Part 8-Painting Faces
Lessons in Watercolour, Part 8-Painting Faces
In this article I am presenting ways to paint the face. This is not portraiture because “A portrait is a pictorial representation of a person usually showing the face. The intent is to display the likeness, personality, and even the mood of the person” (Merriam-webster).
Unless a portrait of someone is relevant to a buyer, friend/relative or is for a competition, paintings of recognisable people are usually very difficult to sell. A painting of a generic person is much easier to sell and can be turned into art rather than just a portrait.
True purist portrait painting is an art genre of its own, which I greatly respect, requiring a much more disciplined approach. It relies on the innate talent of the artist who will use much analysis, positioning, tonal work, comparison and an intense study of the sitter. This article is not about portrait painting as a genre.
There are many great commercial portrait painters of the past (e.g. Sargent and Kinstler) and many less commercial face painters (e.g. Goya, Renoir, Lautrec and Manet). All have produced great memorable faces but where some faces have excellent representation of all the features of the sitter in their proper place, others have produced faces that are similar to the sitter but not perfectly correct. These latter paintings have artistic licence about them and could be anybody. The art of true purist portrait painting though is a complete art genre and often portrait painters are mainly known for this rather than their landscapes. Face painters on the other hand do not have so much pressure to be perfect.
Other non-purist methods of painting faces involve grid measurements and the projection of the face onto the canvas using transparencies. Many of the massive head paintings in today’s art world are done via projection of the photographic image.
Other methods of painting faces is to stick to a theme, big eyes (e.g. Keane) or green skin (e.g. Tretchikoff). As with all art always, the end product will appeal to whoever likes it. It is whatever leaves an imprint on you. Miniature face paintings of the past are collected because they appeal. The very clever portrait painters of Montmartre and most tourist destinations are extremely popular and their resultant art work is treasured.

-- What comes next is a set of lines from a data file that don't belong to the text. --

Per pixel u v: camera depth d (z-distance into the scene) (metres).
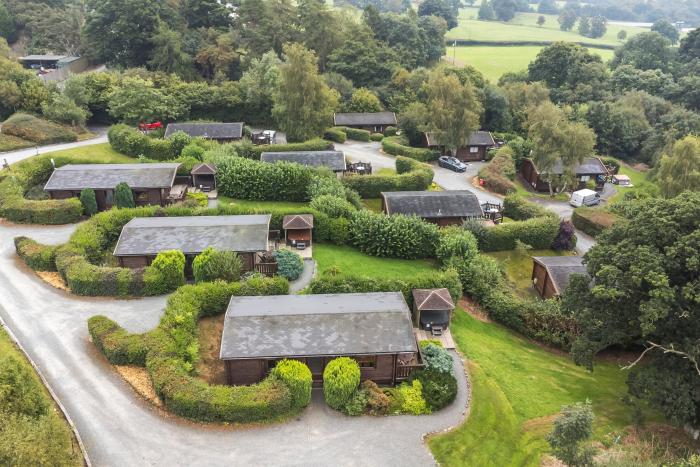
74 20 115.94
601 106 103.06
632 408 32.09
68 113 77.06
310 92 82.56
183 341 30.41
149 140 68.62
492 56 156.75
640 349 38.69
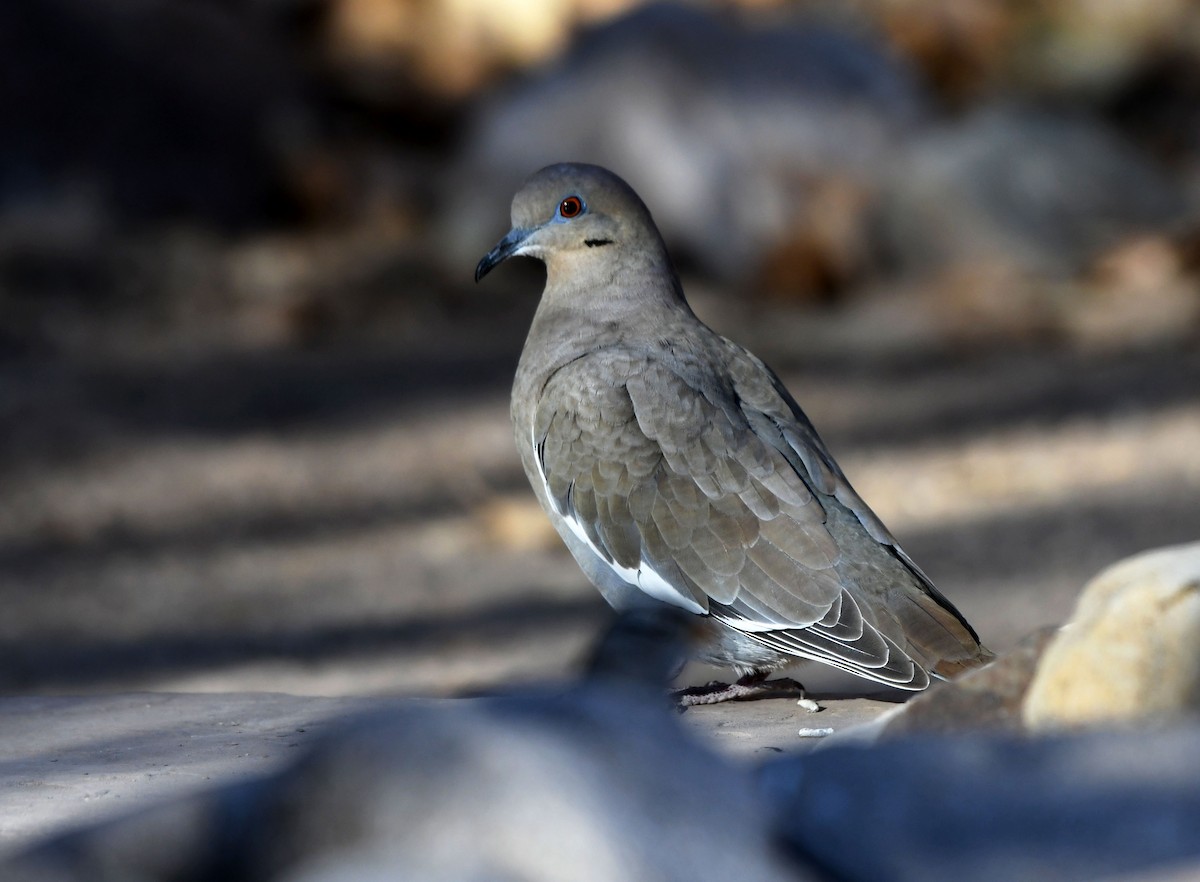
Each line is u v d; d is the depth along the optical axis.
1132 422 15.35
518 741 2.74
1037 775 3.58
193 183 22.39
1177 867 3.16
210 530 13.77
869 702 7.19
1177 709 4.47
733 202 20.83
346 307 20.16
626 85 21.20
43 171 21.72
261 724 6.52
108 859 2.95
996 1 26.33
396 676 10.11
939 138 21.75
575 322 8.35
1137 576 4.70
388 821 2.67
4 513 14.05
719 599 7.51
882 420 15.97
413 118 24.86
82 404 16.73
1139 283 19.97
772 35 22.02
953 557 12.12
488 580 12.62
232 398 17.11
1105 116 26.30
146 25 23.30
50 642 11.22
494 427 16.23
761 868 2.79
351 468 15.21
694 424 7.76
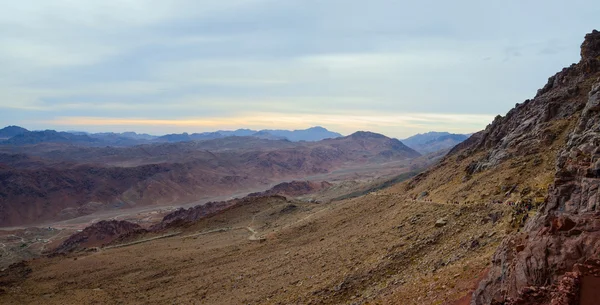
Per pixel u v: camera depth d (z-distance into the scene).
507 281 25.31
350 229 86.06
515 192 54.84
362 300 43.28
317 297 51.03
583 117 49.19
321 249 78.00
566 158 38.19
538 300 20.95
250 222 151.62
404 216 70.81
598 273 20.05
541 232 25.78
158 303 77.69
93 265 117.31
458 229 51.44
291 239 101.62
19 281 109.38
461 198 65.44
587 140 38.78
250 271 81.50
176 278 92.50
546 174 54.03
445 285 34.19
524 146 70.94
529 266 23.80
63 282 104.12
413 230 60.72
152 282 93.25
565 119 69.94
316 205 152.88
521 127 80.19
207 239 136.25
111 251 136.88
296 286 60.44
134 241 159.62
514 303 21.69
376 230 71.88
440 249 47.81
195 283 84.88
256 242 109.38
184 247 127.50
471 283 31.64
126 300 83.62
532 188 51.69
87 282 101.88
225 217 168.50
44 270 117.88
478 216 52.06
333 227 96.44
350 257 62.84
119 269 109.31
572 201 27.06
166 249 128.75
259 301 60.41
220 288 76.56
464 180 76.56
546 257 23.28
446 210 62.03
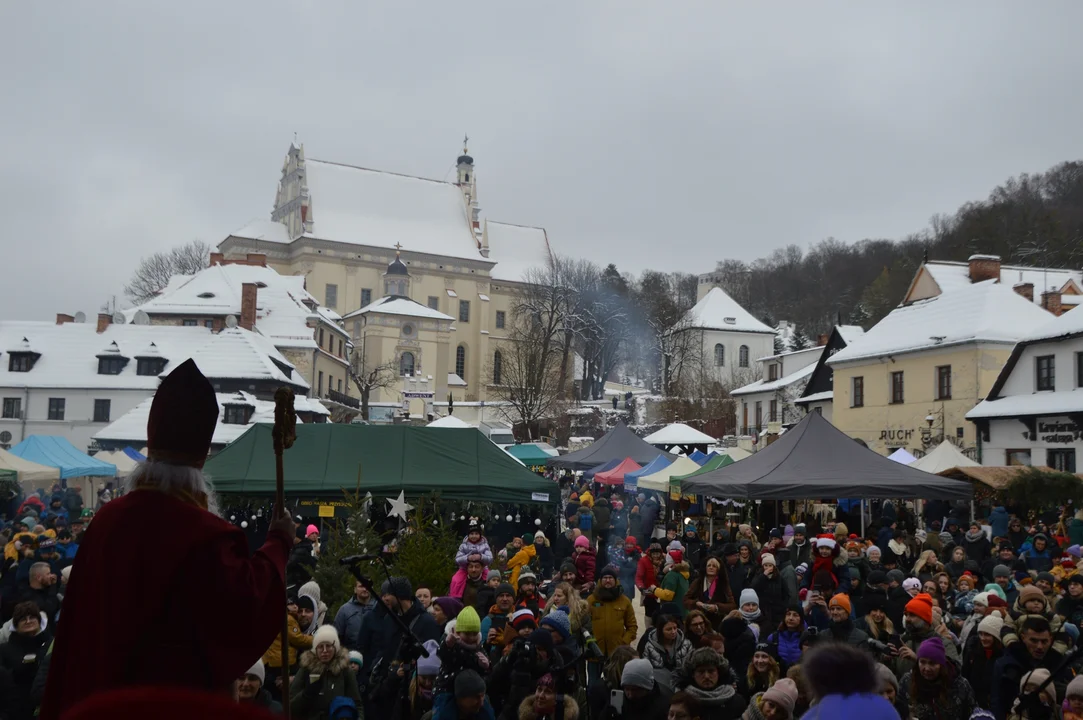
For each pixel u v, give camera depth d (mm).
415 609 9461
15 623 7898
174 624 2732
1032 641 7957
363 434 21156
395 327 104375
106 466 32594
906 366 45094
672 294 156125
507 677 7613
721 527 23172
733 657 9352
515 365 107375
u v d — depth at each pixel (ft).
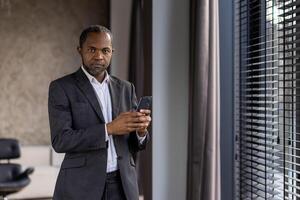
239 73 7.77
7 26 15.17
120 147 5.96
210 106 7.18
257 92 7.47
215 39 7.27
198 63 7.25
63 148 5.54
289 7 6.14
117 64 14.73
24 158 14.49
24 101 15.47
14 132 15.42
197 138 7.29
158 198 8.16
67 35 15.72
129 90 6.34
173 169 8.22
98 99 5.85
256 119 7.36
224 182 7.84
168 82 8.21
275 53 6.72
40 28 15.49
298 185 6.31
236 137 7.83
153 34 8.16
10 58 15.28
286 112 6.53
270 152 6.79
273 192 6.77
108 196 5.85
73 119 5.73
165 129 8.19
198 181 7.32
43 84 15.61
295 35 5.92
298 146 6.29
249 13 7.56
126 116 5.55
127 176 5.92
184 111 8.26
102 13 15.94
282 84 6.61
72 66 15.81
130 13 14.87
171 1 8.23
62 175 5.80
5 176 12.59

Painting faces can also be in the form of caricatures (see Poultry Fanciers) where liberty is taken with certain elements of the face, e.g. exaggeration of distances between eyes or between nose and mouth, enlarging of ears. Cartoonists use these exaggerated features brilliantly through great observation and understanding of their subject. Faces may also be painted theatrically (see James Hyatt as
Prof Fate), costumes are a focal point and give extra interest. Sorolla or Sargent’s Spanish dancer paintings are examples where the face is secondary to the costume and activity. The paintings of this genre require artists to understand body language and gesture.
My method of painting faces is to “just begin” and let the wonderful medium of watercolour take over. There is certainly much more risk involved but with added washes and lifting off a reasonable image can be obtained. There is much pleasure to be gained in “free falling” into a face painting without the self-imposed pressure and restraints that a photo realistic outcome demands.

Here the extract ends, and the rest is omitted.